What happened was I saw a cockroach. I really hate cockroaches,
so much so so that I'm really rather loathe to actually type out the
word because it is gross and disgusting (And also, incidentally, a word I
continually forget exists when my students are playing a spelling game
that starts c-o-c- and I break in to beg them to please only use polite
words and they get very confused because they can't see why "cockroach"
is so rude.)
In any event, one of those atrocious insects showed itself
dashing madly about my kitchen counter, then hiding (presumably panting
its little lungs out) behind a clear blue vase, clearly deluded in its
reverie that I could not see it there.
I could, which is why I was shouting, "go away, you miserable,
decrepit little beast of atrociousness!" and trying to decide if it
would be worth it to smush it with my flip flop on the kitchen counter
or just let it scurry away of its own accord.
Thankfully it was just about that point that my friend Katie came
into the kitchen and I quickly let her take over the realm of cockroach
killery, seeing as she is Australian and tough and good at interacting
with wildlife.
Katie managed somehow (it all happened rather fast) to catch the
cockroach in a bowl in the sink and fill it with water, thereby
beginning to drown the invader. I breathed a sigh of relief, except for
the fact there was still a half-dead cockroach in my sink.

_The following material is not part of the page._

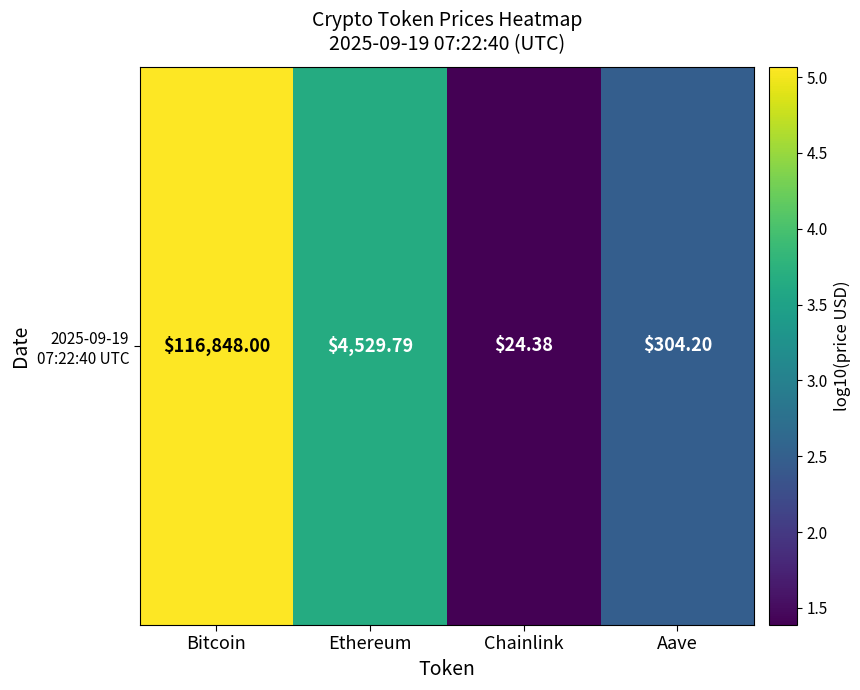

Rank the categories by value from highest to lowest.

Bitcoin, Ethereum, Aave, Chainlink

"Shall we flush him?" I asked.
"Or throw him out the window," she said, "except you want to wait till he's dead."
"Why?" I asked, thinking the sooner we were rid of him, the better.
"Well, because he might not actually be dead and he might start
to move and hit your finger," she said, looking up at me, who'd begun
convulsing rather egregiously at the mention of cockroach coinciding
with bare skin.
"You understand now," she said, laughing.
So we sat down to chat, and left the cockroach to take his time dying in the sink.
Incidentally (this is one of those mildly relevant incidents, in case you were wondering),
Katie had very magnanimously agreed to drink out of my favorite mug,
which is the one that formerly had the possibly dead lizard in it, and
that I have henceforth been entirely incapable of drinking out of. I
told her the whole story and explained that she certainly did not have
to drink from the mug, as goodness knows I wasn't, but that if she did,
it might pave the way for me to one day be able to again use my favorite
mug. She very kindly agreed. I told you she was tough.
Anyway, after she left, I decided it was time to dispose of the
cockroach. Throwing him out the window was highly tempting, but I
remembered the neighbors beneath us aren't overly fond of us already
(something about flushing toilets at night and waking them up), and I
was afraid this would do rather permanent damage to our already rocky
relationship. I decided to flush him.
It was on the way to the bathroom with the full bowl of water and
carcass that I remembered the light in the bathroom is out. It has
been out for a couple weeks now, because there has not been a boy around
to change it, and I am perfectly happy to shower in the dark until
someone avails himself to change my light bulb. I did, however, begin
to think that light could prove useful in the disposal of the insect.
Fortunately, light was not exactly required -- though it could
potentially have averted the minor crisis that followed. I had the
foresight to lift both lids on the toilet, but seeing as that's not a
maneuver I regularly perform, I forgot that they don't stay up
particularly well. So, what should have been a reasonably painless
experience turned tragic when the lids came crashing down, spilling
dirty water and dead cockroach all over the floor. Thank goodness I
didn't break the bowl.
Somehow or other I managed to get the bowl back to the kitchen
and then actually (this deserves tremendous kudos, in my estimation)
pick up the carcass with toilet paper and deposit it in the trash. And
then wash my hands sixteen times.
So now my hands are clean, but if you'll excuse me, I still have a tragically mired bathroom to clean.